The q tag is included in the html version put on the paste buffer, so other applications picking it up from there should follow the same logic and apply the quote marks themselves. Note however that popular applications do not do that (OO.o for example applies a sort of default style when it transforms pasted HTML into its own formatting, but that does not include quote marks around q; not our bug really though).

In any case, it has taken longer for me to type this comment than type the patch, which is a rough demonstration of how it would work, as I have not had time to worked out all of the case TextIterator deals with. It is a basic five line fix in the immediate term though.

The big blocker to doing this properly is bug 6503 which prevents this being properly language dependent. Then the proper UA style can be applied (bug 3234).
Comment 7 WebKit Review Bot 2010-04-13 15:07:42 PDT
Attachment 53285 [details] did not pass style-queue:

Failed to run "WebKitTools/Scripts/check-webkit-style" exit_code: 1
WebCore/ChangeLog:6:  Line contains tab character.  [whitespace/tab] [5]
Total errors found: 1 in 2 files


If any of these errors are false positives, please file a bug against check-webkit-style.
Comment 8 Nicholas Wilson 2010-04-13 16:50:52 PDT
Sorry to spam, but there are definitely some fancy cases in TextIterator.cpp I have not got right. The patch has some slight regressions. It is clear what I am trying to do though, but I do not know enough about the way the RTL and whitespace formatting works to not break those. If someone who knows the file or line-break model better could help, I would be grateful.

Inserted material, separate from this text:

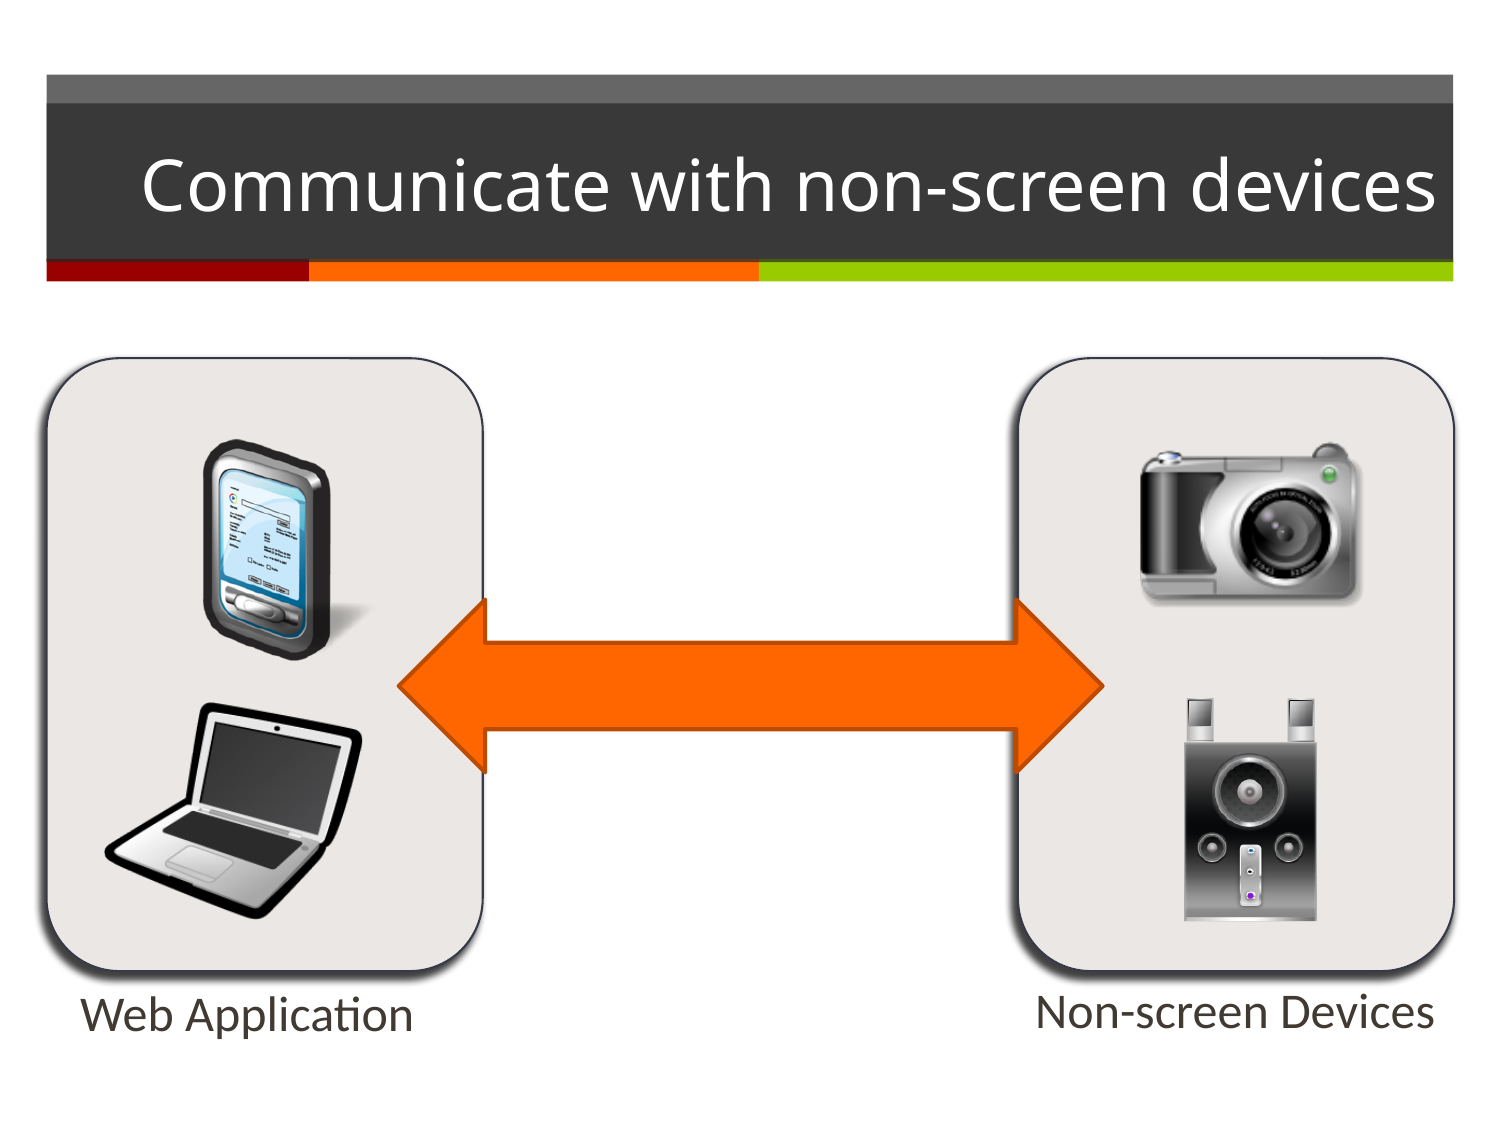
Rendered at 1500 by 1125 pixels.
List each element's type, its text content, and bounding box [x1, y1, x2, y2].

I think what we would ultimately like to do is a bit different, which is to check every node we process, doing:
  (if parent is a qTag && this is parent's first child && startOffset = 0)
    then emit the start quote
and at the end
  (if parent is qTag && this is parent's last child && endOffset = length of this node)
    then emit the end quote

To get it really right, with correctly alternating nested quotes, a few extra chunks of code will be needed. Is this at all the right approach to be taking?
Comment 9 Eric Seidel (no email) 2010-05-07 23:21:25 PDT
Comment on attachment 53285 [details]
Demo of adding in quote marks

The style errors will prevent this from landing, particularly the tabs.

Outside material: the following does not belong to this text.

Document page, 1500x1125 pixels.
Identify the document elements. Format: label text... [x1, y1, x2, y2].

Also, every change requires a test or explanation of why testing is impossible.  In this case we can use execCommand("copy") to test.
Comment 10 Adam Barth 2010-10-08 21:25:26 PDT
Comment on attachment 53285 [details]
Demo of adding in quote marks

This patch does not seem like the right approach.
Comment 11 Gregg Tavares 2011-04-25 09:36:28 PDT
Created attachment 90921 [details]
css content example

Here's another example. To me at least, Apple being the UX kings, 
this should be a no-brainer. The user sees the content, they should
be able to search for it and select it.

What steps will reproduce the problem?
1. view the attached page
2. Select all (Ctrl-A or Command-A)
3. Copy
4. Paste into notepad or TextEdit)

What is the expected output? 

You should see 

Chapter 1
bla bla bla bla
Chapter 2
bla bla bla bla
Chapter 3
bla bla bla bla

What do you see instead?

bla bla bla bla
bla bla bla bla
bla bla bla bla

Similarly try to search for "Chapter"

Note: I understand that the content is in CSS but from the user's point of view they see the words on the screen they expect to be able to search for them, select them and copy and paste them. This comes up in the Khronos specs, especially the WebGL spec.

http://www.khronos.org/registry/webgl/specs/latest/

Knowing there are several areas that say "non-normative" a user goes to the page to reference one. They press Ctrl-F or Cmd-F and type "non-norm" and nothing matches even though they see "non-normative" displayed on the page. That's a really bad UX.
Comment 12 Jeffrey Yasskin 2012-01-24 13:52:12 PST
At https://www.w3.org/Bugs/Public/show_bug.cgi?id=15561, Ian Hickson writes, "Copy-and-paste should copy what the user thinks it will copy, which includes generated content."

Re #6: As you mentioned, one way to let authors control which generated content is copied would be to look at the media type. On the other hand, clickable "¶" marks may not be an issue since there's not yet a standard way to add onclick handlers to generated content, so most of those are real nodes.